I like the awning and like to have it out whenever possible. When there is a threat of wind, I furl it up and put it away. I'm a little amused by the caution on the awning that says it is not for anything but "sheltering you from the sun." I suppose that's a CYA ploy on the part of the manufacturer. If I had thought that a $585 awning could not be used, at least sometime, to keep rain off your gear, I wonder if I would have bought it. But I have gotten very careful about not exposing it to potentially damaging winds. Fortunately, it's very easy and quick to put up and take down. It is a very well thought out system and I like having it.

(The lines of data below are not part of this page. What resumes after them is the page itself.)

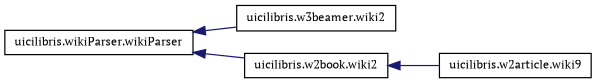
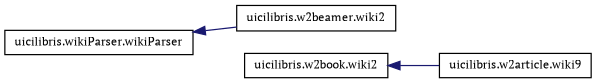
  digraph {
    fontname="PT Serif"
    rankdir=LR
    node [color=black fillcolor=white fontname="PT Serif" fontsize=10 shape=record style=filled]
    edge [color=midnightblue dir=back fontname="PT Serif" fontsize=10 labelfontname=FreeSans labelfontsize=10 style=solid]
    n1 [height=0.2 label="uicilibris.wikiParser.wikiParser" width=0.4]
-   n2 [height=0.2 label="uicilibris.w3beamer.wiki2" width=0.4]
+   n2 [height=0.2 label="uicilibris.w2beamer.wiki2" width=0.4]
    n3 [height=0.2 label="uicilibris.w2book.wiki2" width=0.4]
    n4 [height=0.2 label="uicilibris.w2article.wiki9" width=0.4]
    n1 -> n2
-   n1 -> n3
    n3 -> n4
  }
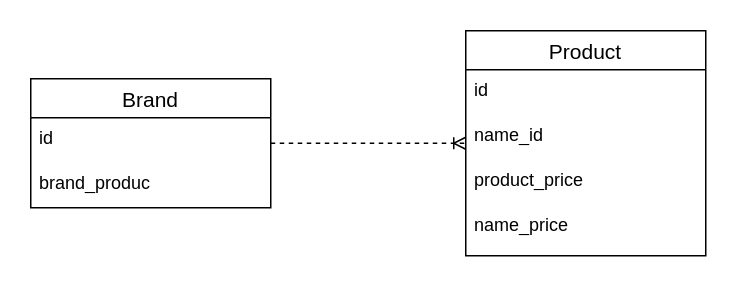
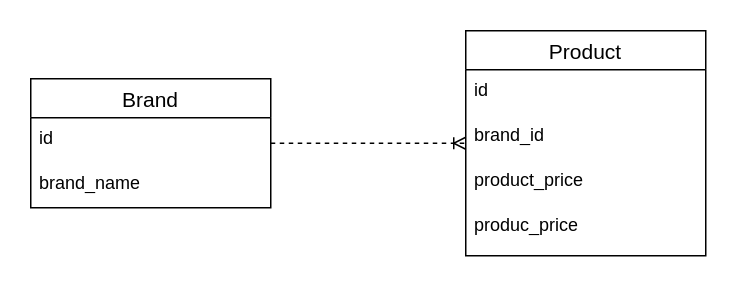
  <mxCell id="0" />
  <mxCell id="1" parent="0" />
  <mxCell id="2" value="Brand" style="swimlane;fontStyle=0;childLayout=stackLayout;horizontal=1;startSize=26;horizontalStack=0;resizeParent=1;resizeParentMax=0;resizeLast=0;collapsible=1;marginBottom=0;align=center;fontSize=14;" vertex="1" parent="1"><mxGeometry x="20" y="52" width="160" height="86" as="geometry" /></mxCell>
  <mxCell id="3" value="id" style="text;strokeColor=none;fillColor=none;spacingLeft=4;spacingRight=4;overflow=hidden;rotatable=0;points=[[0,0.5],[1,0.5]];portConstraint=eastwest;fontSize=12;whiteSpace=wrap;html=1;" vertex="1" parent="2"><mxGeometry y="26" width="160" height="30" as="geometry" /></mxCell>
- <mxCell id="4" value="brand_produc" style="text;strokeColor=none;fillColor=none;spacingLeft=4;spacingRight=4;overflow=hidden;rotatable=0;points=[[0,0.5],[1,0.5]];portConstraint=eastwest;fontSize=12;whiteSpace=wrap;html=1;" vertex="1" parent="2"><mxGeometry y="56" width="160" height="30" as="geometry" /></mxCell>
+ <mxCell id="4" value="brand_name" style="text;strokeColor=none;fillColor=none;spacingLeft=4;spacingRight=4;overflow=hidden;rotatable=0;points=[[0,0.5],[1,0.5]];portConstraint=eastwest;fontSize=12;whiteSpace=wrap;html=1;" vertex="1" parent="2"><mxGeometry y="56" width="160" height="30" as="geometry" /></mxCell>
  <mxCell id="5" value="Product" style="swimlane;fontStyle=0;childLayout=stackLayout;horizontal=1;startSize=26;horizontalStack=0;resizeParent=1;resizeParentMax=0;resizeLast=0;collapsible=1;marginBottom=0;align=center;fontSize=14;" vertex="1" parent="1"><mxGeometry x="310" y="20" width="160" height="150" as="geometry" /></mxCell>
  <mxCell id="6" value="id" style="text;strokeColor=none;fillColor=none;spacingLeft=4;spacingRight=4;overflow=hidden;rotatable=0;points=[[0,0.5],[1,0.5]];portConstraint=eastwest;fontSize=12;whiteSpace=wrap;html=1;" vertex="1" parent="5"><mxGeometry y="26" width="160" height="30" as="geometry" /></mxCell>
- <mxCell id="7" value="name_id" style="text;strokeColor=none;fillColor=none;spacingLeft=4;spacingRight=4;overflow=hidden;rotatable=0;points=[[0,0.5],[1,0.5]];portConstraint=eastwest;fontSize=12;whiteSpace=wrap;html=1;" vertex="1" parent="5"><mxGeometry y="56" width="160" height="30" as="geometry" /></mxCell>
+ <mxCell id="7" value="brand_id" style="text;strokeColor=none;fillColor=none;spacingLeft=4;spacingRight=4;overflow=hidden;rotatable=0;points=[[0,0.5],[1,0.5]];portConstraint=eastwest;fontSize=12;whiteSpace=wrap;html=1;" vertex="1" parent="5"><mxGeometry y="56" width="160" height="30" as="geometry" /></mxCell>
  <mxCell id="8" value="product_price" style="text;strokeColor=none;fillColor=none;spacingLeft=4;spacingRight=4;overflow=hidden;rotatable=0;points=[[0,0.5],[1,0.5]];portConstraint=eastwest;fontSize=12;whiteSpace=wrap;html=1;" vertex="1" parent="5"><mxGeometry y="86" width="160" height="30" as="geometry" /></mxCell>
- <mxCell id="9" value="name_price" style="text;strokeColor=none;fillColor=none;spacingLeft=4;spacingRight=4;overflow=hidden;rotatable=0;points=[[0,0.5],[1,0.5]];portConstraint=eastwest;fontSize=12;whiteSpace=wrap;html=1;" vertex="1" parent="5"><mxGeometry y="116" width="160" height="34" as="geometry" /></mxCell>
+ <mxCell id="9" value="produc_price" style="text;strokeColor=none;fillColor=none;spacingLeft=4;spacingRight=4;overflow=hidden;rotatable=0;points=[[0,0.5],[1,0.5]];portConstraint=eastwest;fontSize=12;whiteSpace=wrap;html=1;" vertex="1" parent="5"><mxGeometry y="116" width="160" height="34" as="geometry" /></mxCell>
  <mxCell id="10" value="" style="edgeStyle=entityRelationEdgeStyle;fontSize=12;html=1;endArrow=ERoneToMany;rounded=0;dashed=1;" edge="1" parent="1" source="2" target="5"><mxGeometry width="100" height="100" relative="1" as="geometry"><mxPoint x="180" y="142" as="sourcePoint" /><mxPoint x="280" y="42" as="targetPoint" /></mxGeometry></mxCell>
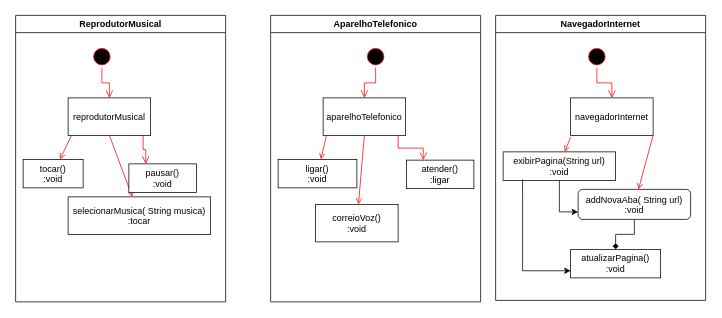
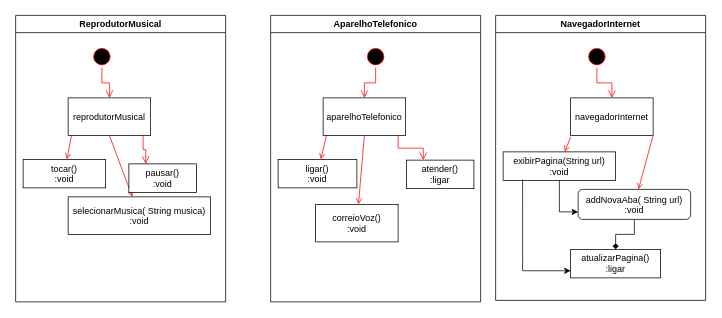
  <mxCell id="0" />
  <mxCell id="1" parent="0" />
  <mxCell id="2" value="AparelhoTelefonico" style="swimlane;whiteSpace=wrap" parent="1" vertex="1"><mxGeometry x="360" y="20" width="280" height="382" as="geometry" /></mxCell>
  <mxCell id="3" value="" style="ellipse;shape=startState;fillColor=#000000;strokeColor=#ff0000;" parent="2" vertex="1"><mxGeometry x="125" y="40" width="30" height="30" as="geometry" /></mxCell>
  <mxCell id="4" value="" style="edgeStyle=elbowEdgeStyle;elbow=vertical;verticalAlign=bottom;endArrow=open;endSize=8;strokeColor=#FF0000;endFill=1;rounded=0" parent="2" source="3" target="5" edge="1"><mxGeometry x="40" y="20" as="geometry"><mxPoint x="55" y="90" as="targetPoint" /></mxGeometry></mxCell>
  <mxCell id="5" value="aparelhoTelefonico" style="" parent="2" vertex="1"><mxGeometry x="70" y="110" width="110" height="50" as="geometry" /></mxCell>
  <mxCell id="6" value="ligar()&#10;:void" style="" parent="2" vertex="1"><mxGeometry x="10" y="192" width="105" height="38" as="geometry" /></mxCell>
  <mxCell id="7" value="" style="endArrow=open;strokeColor=#FF0000;endFill=1;rounded=0" parent="2" target="6" edge="1"><mxGeometry relative="1" as="geometry"><mxPoint x="74.5" y="160" as="sourcePoint" /><mxPoint x="75" y="202" as="targetPoint" /></mxGeometry></mxCell>
  <mxCell id="8" value="correioVoz()&#10;:void" style="" parent="2" vertex="1"><mxGeometry x="60" y="252" width="110" height="50" as="geometry" /></mxCell>
  <mxCell id="9" value="" style="endArrow=open;strokeColor=#FF0000;endFill=1;rounded=0;exitX=0.5;exitY=1;exitDx=0;exitDy=0;" parent="2" source="5" target="8" edge="1"><mxGeometry relative="1" as="geometry" /></mxCell>
  <mxCell id="10" value="atender()&lt;br&gt;:ligar" style="rounded=0;whiteSpace=wrap;html=1;" vertex="1" parent="2"><mxGeometry x="181" y="193" width="90" height="38" as="geometry" /></mxCell>
  <mxCell id="11" value="" style="edgeStyle=elbowEdgeStyle;elbow=vertical;verticalAlign=bottom;endArrow=open;endSize=8;strokeColor=#FF0000;endFill=1;rounded=0;entryX=0.25;entryY=0;entryDx=0;entryDy=0;" edge="1" parent="2" target="10"><mxGeometry x="-340" y="-108" as="geometry"><mxPoint x="170" y="200" as="targetPoint" /><mxPoint x="170" y="160" as="sourcePoint" /></mxGeometry></mxCell>
  <mxCell id="12" value="NavegadorInternet" style="swimlane;whiteSpace=wrap" parent="1" vertex="1"><mxGeometry x="660" y="20" width="280" height="380" as="geometry" /></mxCell>
  <mxCell id="13" value="" style="ellipse;shape=startState;fillColor=#000000;strokeColor=#ff0000;" vertex="1" parent="12"><mxGeometry x="120" y="40" width="30" height="30" as="geometry" /></mxCell>
  <mxCell id="14" value="" style="edgeStyle=elbowEdgeStyle;elbow=vertical;verticalAlign=bottom;endArrow=open;endSize=8;strokeColor=#FF0000;endFill=1;rounded=0" edge="1" parent="12" source="13" target="15"><mxGeometry x="-640" y="-108" as="geometry"><mxPoint x="55" y="90" as="targetPoint" /></mxGeometry></mxCell>
  <mxCell id="15" value="navegadorInternet" style="" vertex="1" parent="12"><mxGeometry x="100" y="110" width="110" height="50" as="geometry" /></mxCell>
  <mxCell id="16" value="" style="edgeStyle=orthogonalEdgeStyle;rounded=0;orthogonalLoop=1;jettySize=auto;html=1;entryX=0;entryY=0.75;entryDx=0;entryDy=0;" edge="1" parent="12" source="17" target="20"><mxGeometry relative="1" as="geometry"><mxPoint x="150" y="302" as="targetPoint" /></mxGeometry></mxCell>
  <mxCell id="17" value="exibirPagina(String url)&#10;:void" style="" vertex="1" parent="12"><mxGeometry x="10" y="182" width="150" height="38" as="geometry" /></mxCell>
  <mxCell id="18" value="" style="endArrow=open;strokeColor=#FF0000;endFill=1;rounded=0" edge="1" parent="12" target="17"><mxGeometry relative="1" as="geometry"><mxPoint x="100" y="162" as="sourcePoint" /><mxPoint x="75" y="202" as="targetPoint" /></mxGeometry></mxCell>
  <mxCell id="19" style="edgeStyle=orthogonalEdgeStyle;rounded=0;orthogonalLoop=1;jettySize=auto;html=1;entryX=0.5;entryY=0;entryDx=0;entryDy=0;endArrow=diamond;" edge="1" parent="12" source="20" target="22"><mxGeometry relative="1" as="geometry"><mxPoint x="185" y="332" as="targetPoint" /></mxGeometry></mxCell>
  <mxCell id="20" value="addNovaAba( String url)&#10;:void" style="rounded=1;" vertex="1" parent="12"><mxGeometry x="110" y="232" width="150" height="40" as="geometry" /></mxCell>
  <mxCell id="21" value="" style="endArrow=open;strokeColor=#FF0000;endFill=1;rounded=0;exitX=1;exitY=1;exitDx=0;exitDy=0;" edge="1" parent="12" source="15" target="20"><mxGeometry relative="1" as="geometry"><mxPoint x="160" y="162" as="sourcePoint" /><Array as="points" /></mxGeometry></mxCell>
- <mxCell id="22" value="atualizarPagina()&lt;br&gt;:void" style="rounded=0;whiteSpace=wrap;html=1;" vertex="1" parent="12"><mxGeometry x="100" y="312" width="120" height="38" as="geometry" /></mxCell>
+ <mxCell id="22" value="atualizarPagina()&lt;br&gt;:ligar" style="rounded=0;whiteSpace=wrap;html=1;" vertex="1" parent="12"><mxGeometry x="100" y="312" width="120" height="38" as="geometry" /></mxCell>
  <mxCell id="23" style="edgeStyle=orthogonalEdgeStyle;rounded=0;orthogonalLoop=1;jettySize=auto;html=1;exitX=0.173;exitY=0.968;exitDx=0;exitDy=0;exitPerimeter=0;entryX=0;entryY=0.75;entryDx=0;entryDy=0;" edge="1" parent="12" source="17" target="22"><mxGeometry relative="1" as="geometry"><mxPoint x="70" y="332" as="targetPoint" /></mxGeometry></mxCell>
  <mxCell id="24" value="ReprodutorMusical" style="swimlane;whiteSpace=wrap" vertex="1" parent="1"><mxGeometry x="20" y="20" width="280" height="382" as="geometry" /></mxCell>
  <mxCell id="25" value="" style="ellipse;shape=startState;fillColor=#000000;strokeColor=#ff0000;" vertex="1" parent="24"><mxGeometry x="100" y="40" width="30" height="30" as="geometry" /></mxCell>
  <mxCell id="26" value="" style="edgeStyle=elbowEdgeStyle;elbow=vertical;verticalAlign=bottom;endArrow=open;endSize=8;strokeColor=#FF0000;endFill=1;rounded=0" edge="1" parent="24" source="25" target="27"><mxGeometry x="40" y="20" as="geometry"><mxPoint x="55" y="90" as="targetPoint" /></mxGeometry></mxCell>
  <mxCell id="27" value="reprodutorMusical" style="" vertex="1" parent="24"><mxGeometry x="70" y="110" width="110" height="50" as="geometry" /></mxCell>
- <mxCell id="28" value="tocar()&#10;:void" style="" vertex="1" parent="24"><mxGeometry x="10" y="192" width="80" height="38" as="geometry" /></mxCell>
+ <mxCell id="28" value="tocar()&#10;:void" style="" vertex="1" parent="24"><mxGeometry x="10" y="192" width="110" height="38" as="geometry" /></mxCell>
  <mxCell id="29" value="" style="endArrow=open;strokeColor=#FF0000;endFill=1;rounded=0" edge="1" parent="24" target="28"><mxGeometry relative="1" as="geometry"><mxPoint x="74.5" y="160" as="sourcePoint" /><mxPoint x="75" y="202" as="targetPoint" /></mxGeometry></mxCell>
- <mxCell id="30" value="selecionarMusica( String musica)&#10;:tocar" style="" vertex="1" parent="24"><mxGeometry x="70" y="242" width="190" height="50" as="geometry" /></mxCell>
+ <mxCell id="30" value="selecionarMusica( String musica)&#10;:void" style="" vertex="1" parent="24"><mxGeometry x="70" y="242" width="190" height="50" as="geometry" /></mxCell>
  <mxCell id="31" value="" style="endArrow=open;strokeColor=#FF0000;endFill=1;rounded=0;exitX=0.5;exitY=1;exitDx=0;exitDy=0;" edge="1" parent="24" source="27" target="30"><mxGeometry relative="1" as="geometry" /></mxCell>
  <mxCell id="32" value="pausar()&lt;br&gt;:void" style="rounded=0;whiteSpace=wrap;html=1;" vertex="1" parent="24"><mxGeometry x="151" y="198" width="90" height="38" as="geometry" /></mxCell>
  <mxCell id="33" value="" style="edgeStyle=elbowEdgeStyle;elbow=vertical;verticalAlign=bottom;endArrow=open;endSize=8;strokeColor=#FF0000;endFill=1;rounded=0;entryX=0.25;entryY=0;entryDx=0;entryDy=0;" edge="1" parent="24" target="32"><mxGeometry x="-340" y="-108" as="geometry"><mxPoint x="170" y="200" as="targetPoint" /><mxPoint x="170" y="160" as="sourcePoint" /></mxGeometry></mxCell>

I had wanted to stop at Rice to pick up a couple of spare parts, get some questions answered, and talk to them about some of my design findings. When I got there, on 7 July, the place was locked up tight! Then something began to stir in the back of my brain about a vacation sometime around the July 4th holiday. At the WalMart in Ennis I called their number. The answering machine was set so low that you could tell there was a voice there, but couldn't hear what the voice was saying. I had hoped there would be some explanation of their closing, as I would have stayed at Bardwell overnight if the message had said they were re-opening on the 8th. As best I could tell, it was their standard after hours message, with no mention of the closing or when they would re-open. My fault, I know, for not checking dates more closely, but I took the message machine business as just one more piece of evidence that Casita isn't the least bit hungry.
This trip clocked in at 6031.7 miles, and lasted from 19 May to 15 July. We went through OH, IN, IL, IA, SD, NE, CO, NM, TX, AR, TN, KY, OH, WV. Her next outing will be in late August and we'll probably be on that one 'til well into October.
As other items and learnings from my trip come to mind I will post about them here if there seems to be any interest in this sort of thing.